Nous sommes à une époque où l’homme ne se nourrit pas que de pain. L’exercice de la démocratie peut non seulement garantir les libertés individuelles mais aussi libérer un potentiel de culture étouffé par l’autocensure. Mais, pour ce faire, nos intellectuels doivent se refuser d’être mis sur des listes nationales élaborées et présentées par des gouvernements qui ne respectent ni leurs peuples, ni la créature humaine. La pratique de ces listes nationales transforme nos assemblées en de simples chambres d’enregistrement.
En Afrique, il est difficile de dissocier l’économique du politique. Après l’accession à l’indépendance, la plupart des jeunes Etats ont calqué purement et simplement leur programme de développement sur celui de l’ancienne puissance colonisatrice ou sur d’autres modèles venus de l’Est. L’échec est quasi général.
Seule la consommation s’est maintenue et même s’est accrue – la consommation de certaines couches, s’entend – grâce à de petites industries extractives lorsqu’elles existent et grâce surtout à « l’aide » des pays nantis. Cette consommation reposant essentiellement sur les importations grève lourdement le budget de l’Etat et sa réserve déjà maigre en devises. Le déficit répété de la balance commerciale fait de la plupart de nos Etats des satellites de l’Est ou de l’Ouest. A partir de là, agriculture, pêche, industries naissantes, commerce, tourisme, banques, assurances, etc., sont contrôlés, voire dirigés, par des mains étrangères. On assiste d’une part à la perte par les dirigeants politiques de la maîtrise du développement économique et d’autre part à l’émergence de bourgeoisies nationales. En fin de compte, le pouvoir politique n’obéit plus aux intérêts de la nation. Délaissant les objectifs économiques profitables à l’ensemble de la nation, il ne se contente plus que de définir un nouveau code fiscal ou de trouver d’autres expédients lui permettant de « trouver » les grands moyens financiers qui devront faire tourner la lourde machine administrative.

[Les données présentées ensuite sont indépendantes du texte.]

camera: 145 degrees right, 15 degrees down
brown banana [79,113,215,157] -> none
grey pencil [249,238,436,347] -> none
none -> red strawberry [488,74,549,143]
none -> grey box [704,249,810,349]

Les revenus d’une économie nationale quasi inexistante et de « l’aide » extérieure sont utilisés par une poignée de nationaux pour leur confort individuel, lorsqu’ils ne sont pas engloutis dans des dépenses de prestige qui n’ont d’autre but que de pallier une légitimité inexistante.

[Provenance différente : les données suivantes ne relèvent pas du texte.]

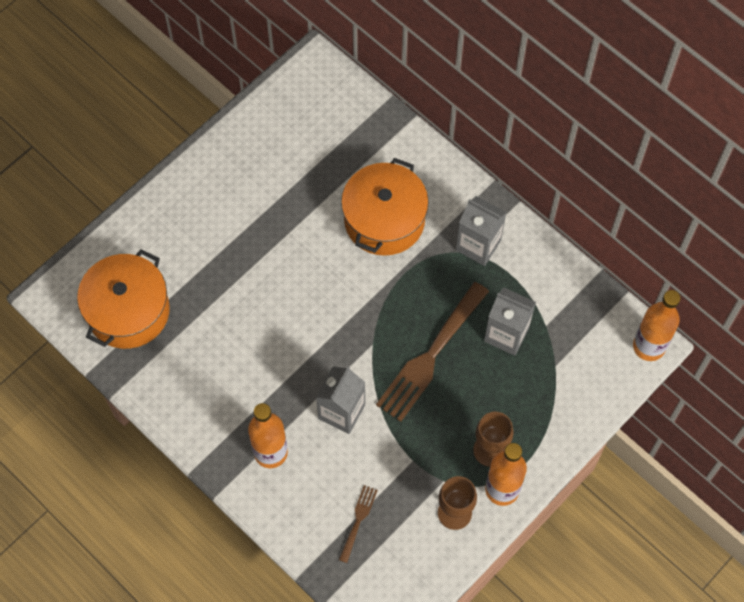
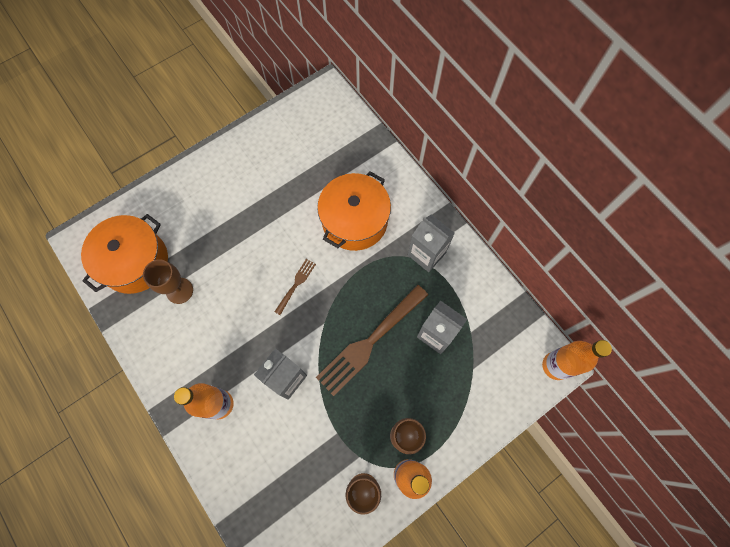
camera: 10 degrees right, 5 degrees up
brown fork [339,485,378,563] -> brown fork moved to [274,259,316,315]
none -> brown goblet [143,259,193,304]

Pour parer à l’exode rural et au chômage, certains gouvernements d’Afrique n’hésitent pas à faire appel à l’armée nationale ou à une milice dotées des moyens les plus mode rnes, ou encore aux contingents étrangers concentrés sur la base militaire prêtée ou louée à l’ancienne puissance coloniale. Ainsi est tenue en respect cette masse de chômeurs et de paysans dont le revenu est souvent cent fois inférieur au coût réel de la vie. Ainsi nos armées sont dévoyées, détournées de leur mission nationale au profit de la défense d’un régime et de la protection personnelle de son chef et de ses associés.

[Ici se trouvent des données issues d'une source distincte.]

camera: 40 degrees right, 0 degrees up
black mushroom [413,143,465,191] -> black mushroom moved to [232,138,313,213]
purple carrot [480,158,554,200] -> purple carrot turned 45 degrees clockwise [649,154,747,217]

Face à cette problématique politique, économique et sociale, le pouvoir est au bout du fusil.
La véritable souveraineté des Etats africains, leur liberté, la démocratie sont à ce prix. La technologie avancée adaptée à nos besoins est aussi à ce prix. C’est en permettant aux hommes de notre continent de se former que nous parviendrons à transformer sur place nos richesses. Le chômage sera jugulé par la création d’emplois nouveaux. Un état d’esprit, indispensable pour créer une dynamique du développement économique, naîtra du contact d’hommes et de femmes formés dans des écoles sous-régionales, régionales ou même étrangères, et de cette notion d’avoir quelque chose en commun.